All the work here is done by hand and on foot. An initial check should be made for any evidence of small hidden anti-personnel mines, ready to be triggered with a discrete trip wire, and brush cleared before undertaking “decontamination”, the removal of anti-tank mines.
“It’s beneficial for my homeland, to make the land safer,” said a young woman, Alla, who worked as a gardener doing pruning.
To detect anti-tank mines, a team employs a device that looks like a large rectangular frame surrounded by a cable connected to a metal detector.
It takes two people to move this frame above the ground, on a precise perimeter, as you go. In case of ringing, we investigate more precisely with another more common detector, with a handle.
“In the current context, it (demining) is probably the job most in demand in Ukraine”, commented a team leader, Danylo Kudriavtsev.
“You have to be well prepared psychologically and in good shape to do this job, you have to be very responsible,” explained the man who worked before the war in a company that produced glass.

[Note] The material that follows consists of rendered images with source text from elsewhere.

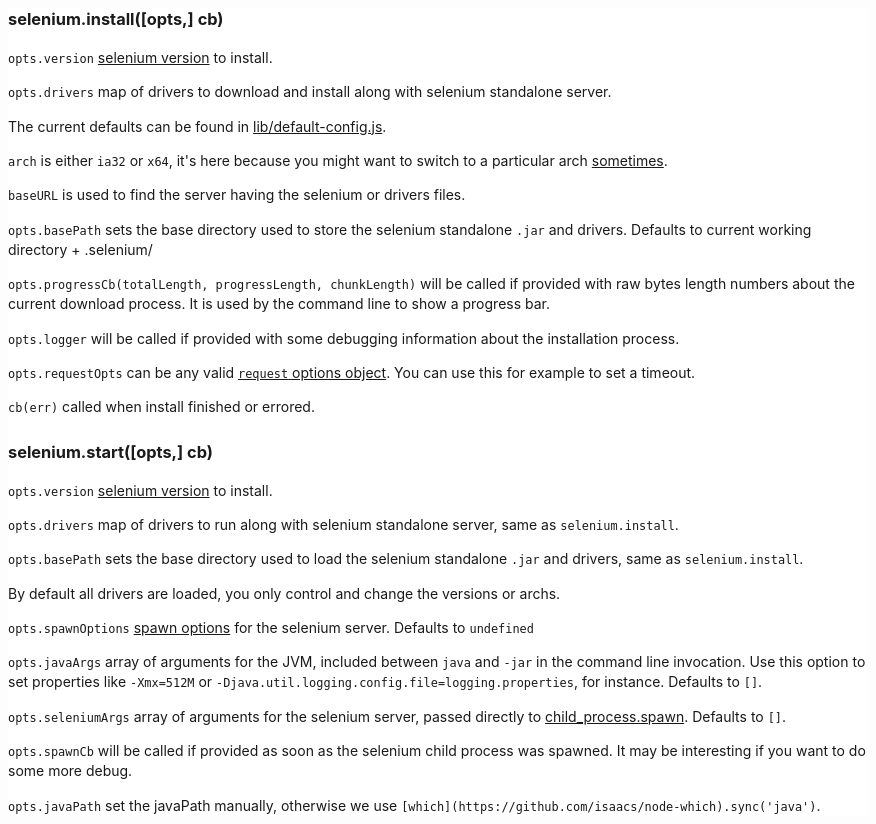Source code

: ### selenium.install([opts,] cb)

`opts.version` [selenium version](https://selenium-release.storage.googleapis.com/index.html) to install.

`opts.drivers` map of drivers to download and install along with selenium standalone server.

The current defaults can be found in [lib/default-config.js](lib/default-config.js).

`arch` is either `ia32` or `x64`, it's here because you might want to switch to a particular
arch [sometimes](https://code.google.com/p/selenium/issues/detail?id=5116#c9).

`baseURL` is used to find the server having the selenium or drivers files.

`opts.basePath` sets the base directory used to store the selenium standalone `.jar` and drivers. Defaults to current working directory + .selenium/

`opts.progressCb(totalLength, progressLength, chunkLength)` will be called if provided with raw bytes length numbers about the current download process. It is used by the command line to show a progress bar.

`opts.logger` will be called if provided with some debugging information about the installation process.

`opts.requestOpts` can be any valid [`request` options object](https://github.com/request/request#requestoptions-callback). You can use this for example to set a timeout.

`cb(err)` called when install finished or errored.

### selenium.start([opts,] cb)

`opts.version` [selenium version](https://selenium-release.storage.googleapis.com/index.html) to install.

`opts.drivers` map of drivers to run along with selenium standalone server, same
as `selenium.install`.

`opts.basePath` sets the base directory used to load the selenium standalone `.jar` and drivers, same as `selenium.install`.

By default all drivers are loaded, you only control and change the versions or archs.

`opts.spawnOptions` [spawn options](https://nodejs.org/api/child_process.html#child_process_child_process_spawn_command_args_options) for the selenium server. Defaults to `undefined`

`opts.javaArgs` array of arguments for the JVM, included between `java` and `-jar` in the command line invocation. Use this option to set properties like `-Xmx=512M` or `-Djava.util.logging.config.file=logging.properties`, for instance. Defaults to `[]`.

`opts.seleniumArgs` array of arguments for the selenium server, passed directly to [child_process.spawn](https://nodejs.org/api/child_process.html#child_process_child_process_spawn_command_args_options). Defaults to `[]`.

`opts.spawnCb` will be called if provided as soon as the selenium child process was spawned. It may be interesting if you want to do some more debug.

`opts.javaPath` set the javaPath manually, otherwise we use `[which](https://github.com/isaacs/node-which).sync('java')`.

If the team has detected an anti-tank mine, we will carefully dig it up. But it is not the organization that will take care of detonating it or defusing it. Only the army or the competent authorities can deal with this explosive, not a non-governmental organization.
The HALO Trust employs 98% Ukrainian staff, which allows more than 600 people to have a job, in this country where unemployment is high: many have lost their jobs because of the war.
The organization has perfected its methods of detecting minefields, in particular by using open sources, cross-referencing testimonies and reports from citizens.
However, there is a lot of “contamination”, especially around Kharkiv, a large eastern city recently liberated by the Ukrainians.
There are mines wherever there has been or still is fighting. Accidents are often reported, sometimes involving children intrigued by metal objects.
HALO has organized no less than 630 public awareness activities, but this is still not enough.
“People take risks, they think it’s not dangerous, often men, because they are interested in weapons,” said Olesia Fesenko, spokesperson for HALO.
If a person finds a mine in his garden, he can call the Ukrainian emergency services who will intervene.
But to rake portions of territory, the HALO Trust takes over since the Ukrainian state has many other fish to fry at the moment.
At a rate of a few hundred square meters a day, the HALO Trust has many more years to come.